According to Dorough, there are numerous provisions under the UN’s Declaration on the Rights of Indigenous Peoples — a non-binding document the U.S. has supported since 2010 — that bolster Nordlum’s position that the state has been unreasonably rigid.
Article 31 spells out that indigenous peoples have a right to “maintain, control, (and) protect” “traditional cultural expressions,” which explicitly includes design and visual arts. Article 36 specifies that indigenous groups separated by international borders, which could include Inuit of the Circumpolar North, have a right to convene for cultural practices. Not only that, but state governments are obligated to help implement this right.
“There should be some openness and willingness on the part of the state government to find a way to work with them, rather than requiring that they conform to the imposed regulatory scheme,” Dorough said by phone from her Anchorage office. In her interpretation, international conventions trump the regulatory requirements laid out by the barbers and hairdressers.

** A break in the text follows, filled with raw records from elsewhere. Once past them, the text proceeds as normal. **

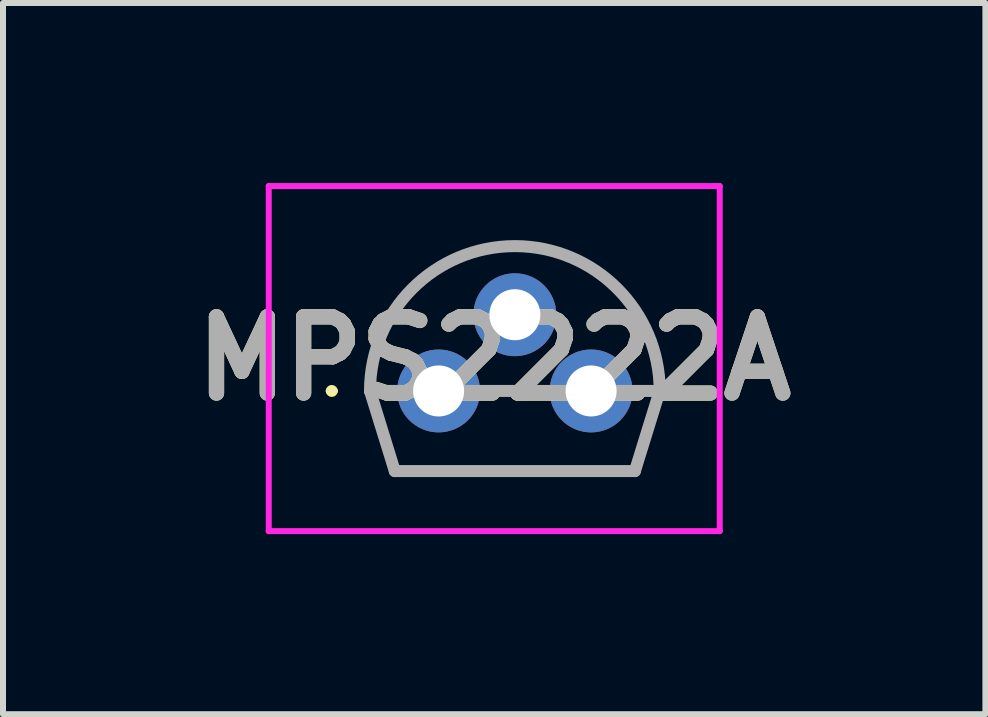
<source format=kicad_pcb>
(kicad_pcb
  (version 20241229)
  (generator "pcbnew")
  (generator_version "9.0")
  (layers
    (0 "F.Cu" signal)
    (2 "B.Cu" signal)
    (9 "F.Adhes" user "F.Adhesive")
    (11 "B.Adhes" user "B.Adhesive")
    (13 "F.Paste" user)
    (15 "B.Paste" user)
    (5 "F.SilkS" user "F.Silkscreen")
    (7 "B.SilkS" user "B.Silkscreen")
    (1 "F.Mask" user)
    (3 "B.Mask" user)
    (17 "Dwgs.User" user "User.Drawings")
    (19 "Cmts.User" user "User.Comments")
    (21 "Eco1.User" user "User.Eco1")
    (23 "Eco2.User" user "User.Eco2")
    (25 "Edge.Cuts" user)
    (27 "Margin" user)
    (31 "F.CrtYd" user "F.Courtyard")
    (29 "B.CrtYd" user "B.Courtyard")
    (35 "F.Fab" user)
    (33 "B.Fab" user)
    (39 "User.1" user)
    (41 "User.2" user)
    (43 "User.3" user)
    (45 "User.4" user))
  (footprint "MPS2222A"
    (layer "F.Cu")
    (at 4.257 3.463)
    (property "Reference" "MPS2222A" (at 0.926 -0.539 0) (layer "F.SilkS") (effects (font (size 1.27 1.27) (thickness 0.254))))
    (attr through_hole)
    (fp_line (start -1.83 0) (end -1.83 0) (stroke (width 0.1) (type solid)) (layer "F.SilkS"))
    (fp_line (start -1.73 0) (end -1.73 0) (stroke (width 0.1) (type solid)) (layer "F.SilkS"))
    (fp_line (start -1.143 0) (end -0.73 1.335) (stroke (width 0.1) (type solid)) (layer "F.SilkS"))
    (fp_line (start -0.73 1.335) (end 3.27 1.335) (stroke (width 0.1) (type solid)) (layer "F.SilkS"))
    (fp_line (start 3.27 1.335) (end 3.683 0) (stroke (width 0.1) (type solid)) (layer "F.SilkS"))
    (fp_arc (start -1.83 0) (mid -1.78 -0.05) (end -1.73 0) (stroke (width 0.1) (type solid)) (layer "F.SilkS"))
    (fp_arc (start -1.73 0) (mid -1.78 0.05) (end -1.83 0) (stroke (width 0.1) (type solid)) (layer "F.SilkS"))
    (fp_line (start -2.83 -3.413) (end 4.683 -3.413) (stroke (width 0.1) (type solid)) (layer "F.CrtYd"))
    (fp_line (start -2.83 2.335) (end -2.83 -3.413) (stroke (width 0.1) (type solid)) (layer "F.CrtYd"))
    (fp_line (start 4.683 -3.413) (end 4.683 2.335) (stroke (width 0.1) (type solid)) (layer "F.CrtYd"))
    (fp_line (start 4.683 2.335) (end -2.83 2.335) (stroke (width 0.1) (type solid)) (layer "F.CrtYd"))
    (fp_line (start -1.143 0) (end -0.73 1.335) (stroke (width 0.2) (type solid)) (layer "F.Fab"))
    (fp_line (start -1.143 0) (end 3.683 0) (stroke (width 0.2) (type solid)) (layer "F.Fab"))
    (fp_line (start -0.73 1.335) (end 3.27 1.335) (stroke (width 0.2) (type solid)) (layer "F.Fab"))
    (fp_line (start 3.27 1.335) (end 3.683 0) (stroke (width 0.2) (type solid)) (layer "F.Fab"))
    (fp_line (start 3.683 0) (end 3.683 0) (stroke (width 0.2) (type solid)) (layer "F.Fab"))
    (fp_arc (start -1.143 0) (mid 1.27 -2.413) (end 3.683 0) (stroke (width 0.2) (type solid)) (layer "F.Fab"))
    (fp_text user "${REFERENCE}" (at 0.926 -0.539 0) (layer "F.Fab") (effects (font (size 1.27 1.27) (thickness 0.254))))
    (pad "1" thru_hole circle (at 0 0) (size 1.381 1.381) (drill 0.85) (layers "*.Cu" "*.Mask"))
    (pad "2" thru_hole circle (at 1.27 -1.27) (size 1.381 1.381) (drill 0.85) (layers "*.Cu" "*.Mask"))
    (pad "3" thru_hole circle (at 2.54 0) (size 1.381 1.381) (drill 0.85) (layers "*.Cu" "*.Mask")))
  (gr_rect
    (start -3 -3)
    (end 13.366 8.848)
    (stroke (width 0.1) (type default))
    (fill no)
    (layer "Edge.Cuts")))
</source>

But that conclusion might not be enough for Nordlum, who is still scrambling to finalize logistics, funding, and travel ahead of the upcoming workshop, which begins in October.
She didn’t bother submitting paperwork to the state this time around, because calls to the relevant regulatory bodies didn’t shed any new light on the application process. She said she was curtly directed to get a courtesy license for Jacobsen, just like last year. After spending dozens of hours and hundreds of dollars in 2015, Nordlum said it felt like a pointless waste of time and money.
Nordlum hopes a solution will come from law-makers or the governor’s office. In the meantime, she doesn’t understand why the state is making it so difficult to bring in a teacher like Jacobsen to share skills that Alaskans are desperate to learn.
“She’s a culture bearer,” Nordlum said. “This is a cultural practice.”